• _Written task_: Whenever a picture appears in the records, exclude it, and transcribe everything else exactly.
**** Information ****
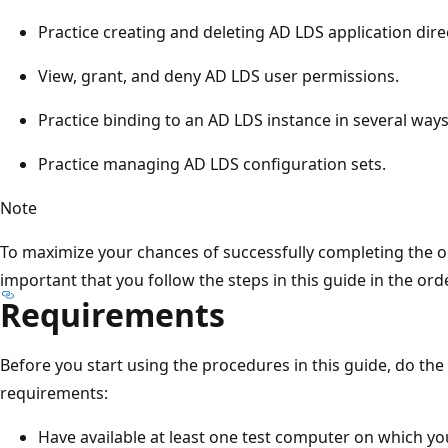
Practice creating and deleting AD LDS application direc
View, grant, and deny AD LDS user permissions.
Practice binding to an AD LDS instance in several ways
Practice managing AD LDS configuration sets.
Note
To maximize your chances of successfully completing the obje
important that you follow the steps in this guide in the ord
Requirements
Before you start using the procedures in this guide, do th
requirements:
Have available at least one test computer on which you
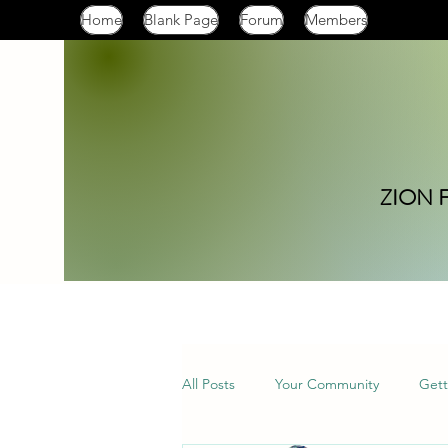
Home
Blank Page
Forum
Members
ZION 
All Posts
Your Community
Gett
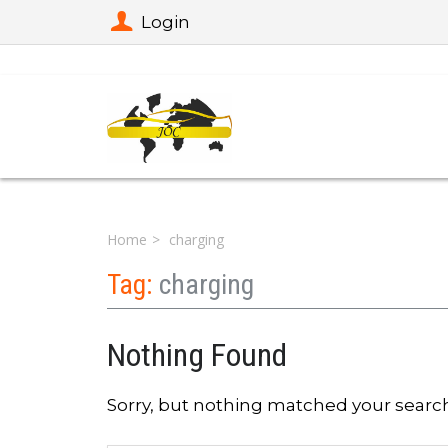
Login
Home
charging
Tag:
charging
Nothing Found
Sorry, but nothing matched your search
****
• _Result of the exercise_:
Practice creating and deleting AD LDS application direc
View, grant, and deny AD LDS user permissions.
Practice binding to an AD LDS instance in several ways
Practice managing AD LDS configuration sets.
Note
To maximize your chances of successfully completing the obje
important that you follow the steps in this guide in the ord
Requirements
Before you start using the procedures in this guide, do th
requirements:
Have available at least one test computer on which you
Home
Blank Page
Forum
Members
ZION 
All Posts
Your Community
Gett
Login
Home
charging
Tag:
charging
Nothing Found
Sorry, but nothing matched your search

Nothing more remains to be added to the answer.